(ASSIGNMENT) After locating the line that contains "- **Flask** - Python" in the records below, write out exactly that line and each line after it through the one that contains "Jinja2 HTML templates", and nothing else.

(SUPPLIED DATA)
★ ★ ★ ★ ★ ★ ★

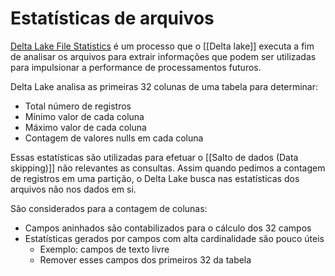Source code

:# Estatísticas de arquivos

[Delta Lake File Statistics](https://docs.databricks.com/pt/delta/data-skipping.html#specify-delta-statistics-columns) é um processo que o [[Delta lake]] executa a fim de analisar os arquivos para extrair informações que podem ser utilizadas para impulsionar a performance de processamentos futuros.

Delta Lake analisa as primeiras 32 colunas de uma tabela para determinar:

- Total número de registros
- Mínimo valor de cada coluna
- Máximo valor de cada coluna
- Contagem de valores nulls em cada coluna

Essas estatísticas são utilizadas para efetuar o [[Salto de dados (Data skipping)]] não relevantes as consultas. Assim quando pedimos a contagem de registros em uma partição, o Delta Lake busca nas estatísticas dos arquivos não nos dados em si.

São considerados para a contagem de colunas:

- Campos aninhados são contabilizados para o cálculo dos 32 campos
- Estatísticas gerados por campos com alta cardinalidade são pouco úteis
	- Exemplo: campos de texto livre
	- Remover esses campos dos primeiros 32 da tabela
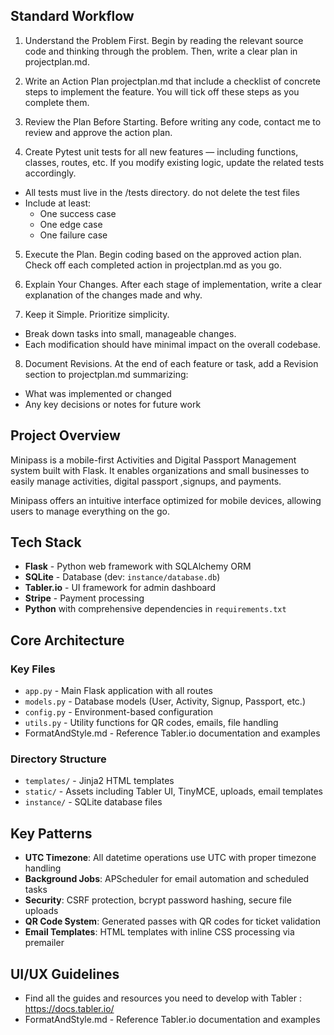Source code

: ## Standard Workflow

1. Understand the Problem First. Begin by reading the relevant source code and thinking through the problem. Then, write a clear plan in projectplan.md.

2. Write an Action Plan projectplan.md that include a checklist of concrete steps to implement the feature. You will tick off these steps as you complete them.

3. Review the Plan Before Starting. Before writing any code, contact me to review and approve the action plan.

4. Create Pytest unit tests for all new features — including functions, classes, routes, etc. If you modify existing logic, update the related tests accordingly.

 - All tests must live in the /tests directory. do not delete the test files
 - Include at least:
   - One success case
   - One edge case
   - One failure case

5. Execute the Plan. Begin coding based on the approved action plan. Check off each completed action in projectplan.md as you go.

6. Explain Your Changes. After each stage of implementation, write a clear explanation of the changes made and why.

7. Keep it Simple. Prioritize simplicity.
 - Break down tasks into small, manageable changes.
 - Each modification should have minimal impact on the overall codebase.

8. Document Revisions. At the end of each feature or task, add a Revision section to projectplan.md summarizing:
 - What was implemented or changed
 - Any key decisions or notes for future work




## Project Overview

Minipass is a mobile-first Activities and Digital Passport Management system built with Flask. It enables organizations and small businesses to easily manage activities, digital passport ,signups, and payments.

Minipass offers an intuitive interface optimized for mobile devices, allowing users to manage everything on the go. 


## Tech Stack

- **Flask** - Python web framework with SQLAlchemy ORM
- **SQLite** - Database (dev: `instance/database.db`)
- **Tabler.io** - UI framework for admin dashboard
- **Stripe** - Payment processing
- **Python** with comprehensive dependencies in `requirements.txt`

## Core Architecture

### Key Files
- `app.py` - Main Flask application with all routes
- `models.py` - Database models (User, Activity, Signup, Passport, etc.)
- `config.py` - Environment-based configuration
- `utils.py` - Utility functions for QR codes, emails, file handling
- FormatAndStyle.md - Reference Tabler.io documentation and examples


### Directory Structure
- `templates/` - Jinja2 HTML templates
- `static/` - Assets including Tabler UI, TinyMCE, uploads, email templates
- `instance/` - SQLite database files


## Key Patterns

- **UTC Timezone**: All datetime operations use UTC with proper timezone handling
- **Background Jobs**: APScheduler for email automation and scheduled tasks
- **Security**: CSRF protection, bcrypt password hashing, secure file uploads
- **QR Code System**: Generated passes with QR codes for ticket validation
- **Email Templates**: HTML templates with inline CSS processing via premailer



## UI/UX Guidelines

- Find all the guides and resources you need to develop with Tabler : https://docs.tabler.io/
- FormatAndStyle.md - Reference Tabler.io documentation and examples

★ ★ ★ ★ ★ ★ ★

(EXERCISE OUTPUT)
- **Flask** - Python web framework with SQLAlchemy ORM
- **SQLite** - Database (dev: `instance/database.db`)
- **Tabler.io** - UI framework for admin dashboard
- **Stripe** - Payment processing
- **Python** with comprehensive dependencies in `requirements.txt`

## Core Architecture

### Key Files
- `app.py` - Main Flask application with all routes
- `models.py` - Database models (User, Activity, Signup, Passport, etc.)
- `config.py` - Environment-based configuration
- `utils.py` - Utility functions for QR codes, emails, file handling
- FormatAndStyle.md - Reference Tabler.io documentation and examples


### Directory Structure
- `templates/` - Jinja2 HTML templates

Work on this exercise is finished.